SAH ve meslektaşları, şiddetli astım benzeri semptomları olan sekiz farede bu bağlantıyı daha da araştırdılar. Hayvanların akciğerlerini, alerjik reaksiyon ve iltihaplanmayı tetikleyen toz akarlarına maruz kaldılar. Üç gün sonra, fareleri bir kafese yerleştirdiler ve onlara üç hafif elektrik şoku verdiler.
Önümüzdeki altı gün boyunca, araştırmacılar fareleri günde 5 dakika boyunca kafese geri döndürdüler ve korku içinde ne kadar süre donmuş olduklarını kaydetti. Ortalama olarak, son seanslarının yaklaşık yüzde 40’ını donmuşlardı – akciğer iltihabı olmayan ve aynı zamanda elektrik şoklarına maruz kalan 11 fareden oluşan ayrı bir gruptan iki kat daha fazla zaman.
Şoklardan sonraki gün iki grup arasında donma konusunda fark yoktu, bu da her ikisinin de bir korku tepkisi geliştirdiğini gösterdi. Yine de, ilk fare grubunun çok daha korkulu günler olduğu gerçeği, şiddetli hava yolu inflamasyonunun beynin önceki bir tehdidin ne zaman geçtiğini tanıma yeteneğine müdahale ettiğini gösteriyor. “TSSB hastalarında, bu süreç iyi çalışmıyor, bu yüzden uzun süreli korku hafızası var” diyor SAH.
Araştırmacılar bu deneyi şiddetli akciğer iltihabı olan ayrı bir fare grubunda tekrarladılar, ancak bu kez interlökin-17A adı verilen bir enflamatuar molekülün aktivitesini bloke eden bir ilaç uyguladı. Daha önce şokları aldıkları kafesteki son seansları sırasında, bu hayvanlar ilacı almayanlar olarak korku içinde donmuş zamanın yaklaşık yarısını harcadılar.
Diğer testler, alt fornikal organ olarak bilinen bir beyin bölgesindeki bağışıklık hücrelerinin bu molekül için reseptörlere sahip olduğunu bulmuştur. Beynin çoğundan farklı olarak, subfornik organ kan-beyin bariyeri yoktur, kandaki çoğu maddenin nöronlara ulaşmasını önleyen sıkı bir şekilde kapatılmış hücre tabakası vardır. Bu nedenle, “beynin üzerindeki bir pencere” gibi davranıyor, vücutta neler olduğuna ve buna göre yanıt vermesine izin veriyor, diyor Sah.
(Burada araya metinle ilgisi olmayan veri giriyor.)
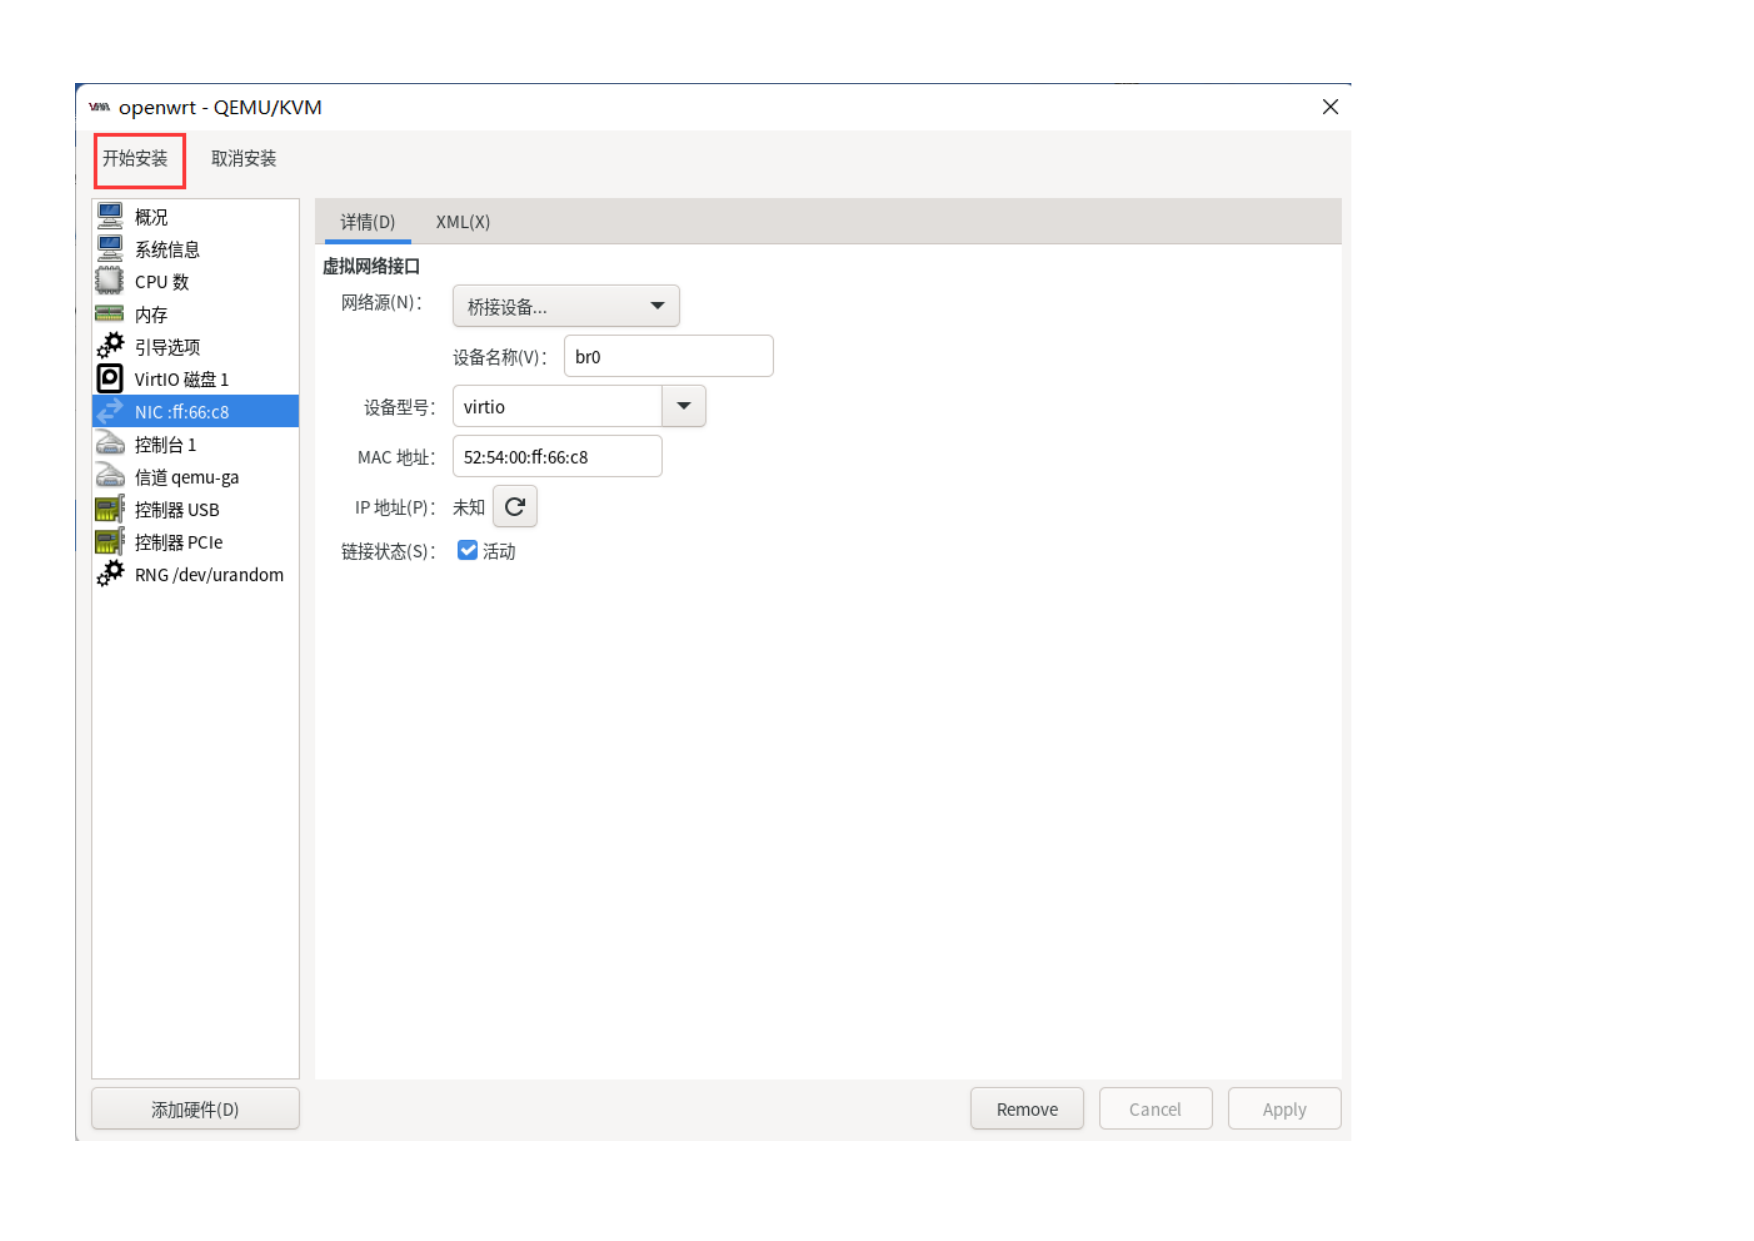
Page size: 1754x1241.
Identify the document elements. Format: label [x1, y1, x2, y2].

picture [75, 83, 1352, 1141]
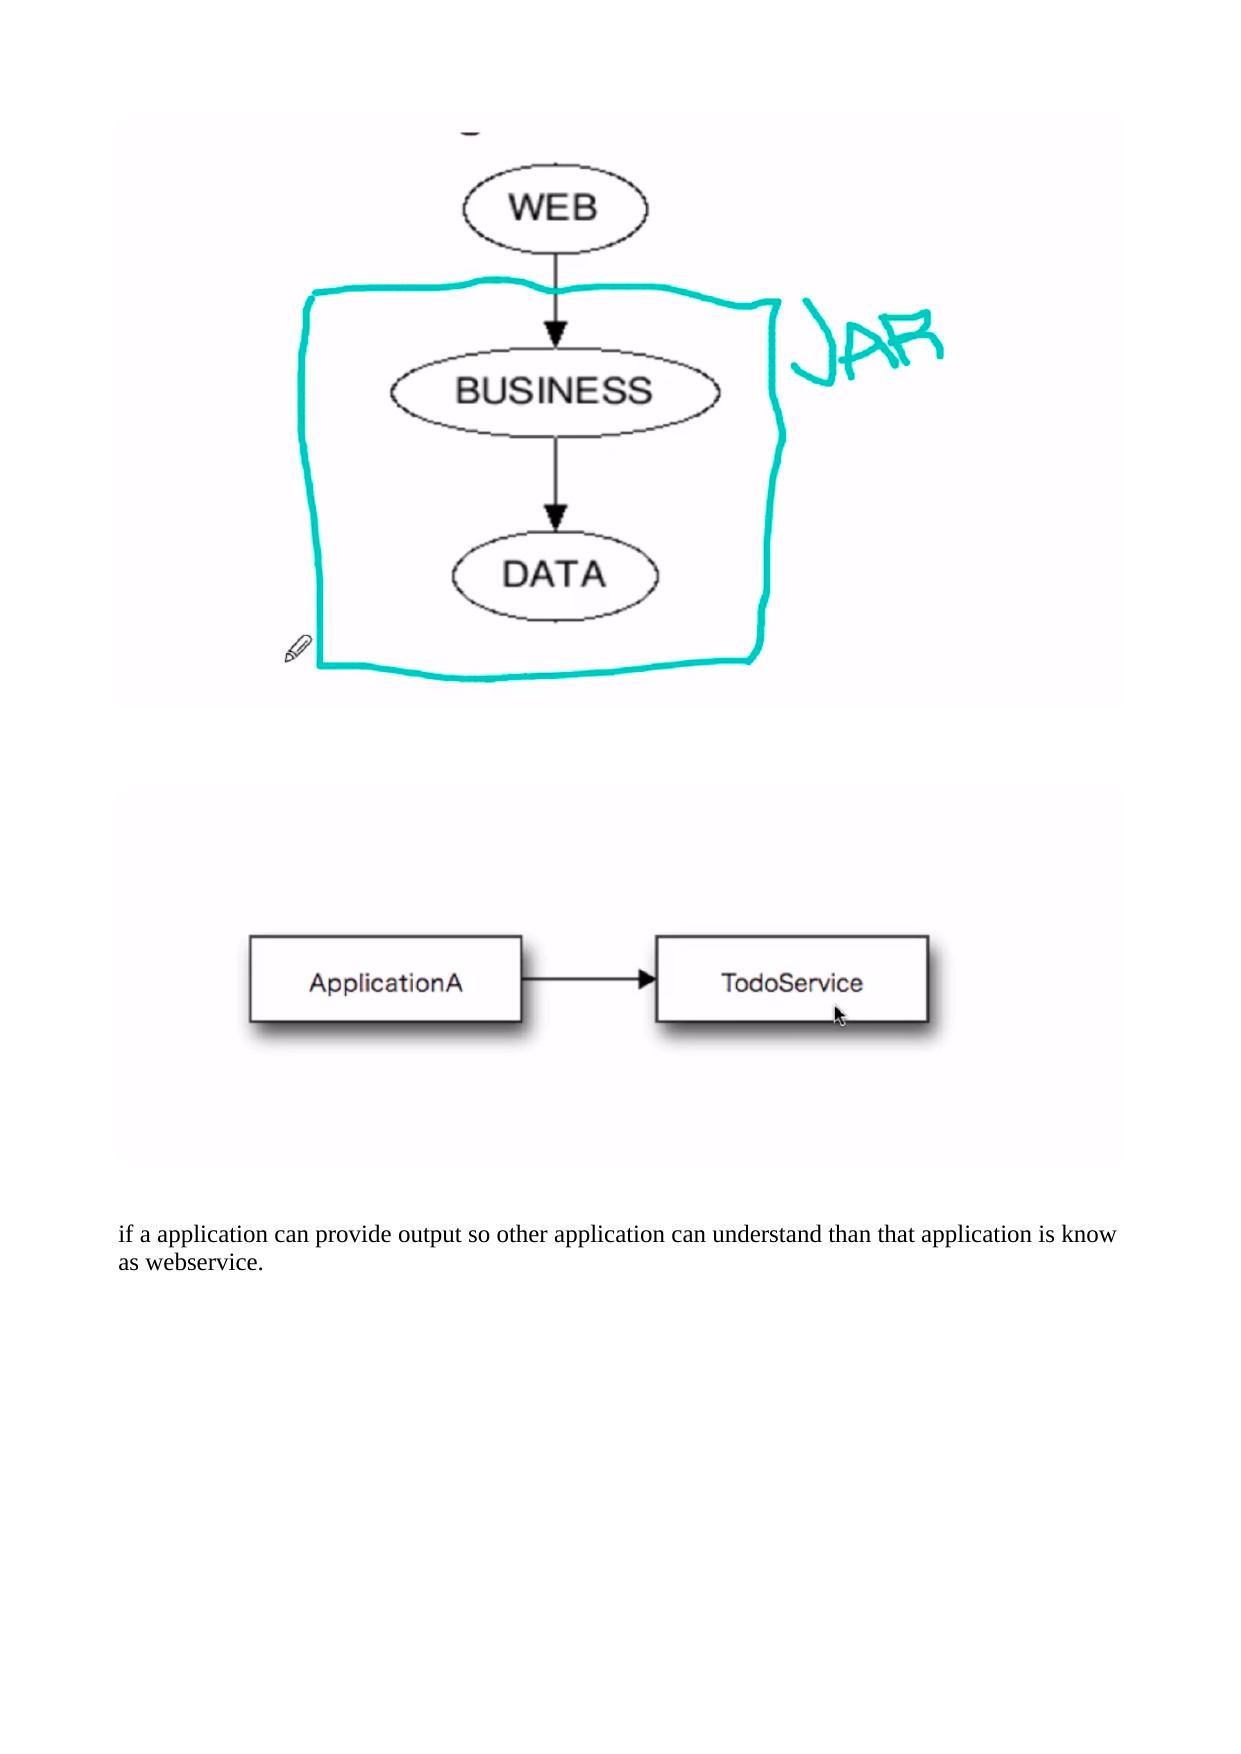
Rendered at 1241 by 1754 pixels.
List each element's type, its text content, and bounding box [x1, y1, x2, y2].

picture [118, 792, 1123, 1162]
picture [118, 118, 1123, 707]
text if a application can provide output so other application can understand than that application is know as webservice. [118, 1219, 1122, 1276]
O ve meslektaşları, bu bölgedeki bağışıklık hücrelerinin, yakındaki nöronları aktive eden akciğerlerden enflamatuar molekülleri tespit ettiğini buldular. Bunlar daha sonra, bir tehdidin ne zaman geçtiğini tanımaya çalışan bir beyin alanı olan Infralimbic kortekse işaret eder.
Araştırmacılar, şok olduktan günler sonra korku günlerinde dondukları süreyi önemli ölçüde azaltan kemogenetik olarak adlandırılan bir teknik olan özel ilaçlar kullanarak şiddetli akciğer inflamasyonu olan farelerde bu yolu inhibe ettiler.
“Kısacası, akciğer iltihabı, özellikle şiddetli akciğer iltihabı, daha yüksek kortikal fonksiyonu ve travmatik deneyimleri işleme yeteneğinizi etkileyebilir” diyor. Benzer bir yol muhtemelen insanlarda mevcuttur, çünkü korkuyu yöneten beyin devresi iki tür arasında benzerdir.
Diğer çalışmalar, kronik psikolojik stresin bağışıklık tepkilerini söndüğünü bulmuştur. SAH burada bunun tersinin gerçekleştiğinden şüpheleniyor: artan bir bağışıklık tepkisi, bir tehdidin ne zaman geçtiğini tanımak gibi psikolojik işlevleri azaltır. Bunun nedeni, vücudun akciğerlerdeki tehditle başa çıkmak için kaynaklarını beyinden uzaklaştırması olabilir.
Douglas Vanderbilt, Los Angeles Çocuk Hastanesi’nde “Bu araştırma beden ve zihnin nasıl bağlantılı olduğunu daha iyi anlamak için önemli” diyor. Kendi araştırmasının neden şiddetli astımı olan çocukların daha ciddi TSSB semptomlarına sahip olduğunu gösterdiğini de açıklayabilir. “Ama bence öğrendiğimiz şey bu beyin gövdesi etkileşimleri çok karmaşık, bu yüzden muhtemelen tek yol değil.” Örneğin, astım saldırılarından kaynaklanan psikolojik stres de TSSB riskini etkileyebilir.
Çalışma sadece erkek fareleri kullandı, bu nedenle yollar kadınlarda da farklılık gösterebilir, diyor SAH ve bu nedenle daha fazla çalışma gerektiren erkekler ve kadınlar arasında da değişebilir.
Yine de, bu bulgular TSSB’ye karşı daha savunmasız insanları daha iyi tanımlamamıza yardımcı olabilir. Örneğin, doktorlar zihinsel sağlık durumu için şiddetli astımı olan çocukları taramak isteyebilir, diyor Vanderbilt. Ayrıca, iltihabı azaltan bağışıklık tedavileri gibi yeni TSSB tedavilerine yol açabilir.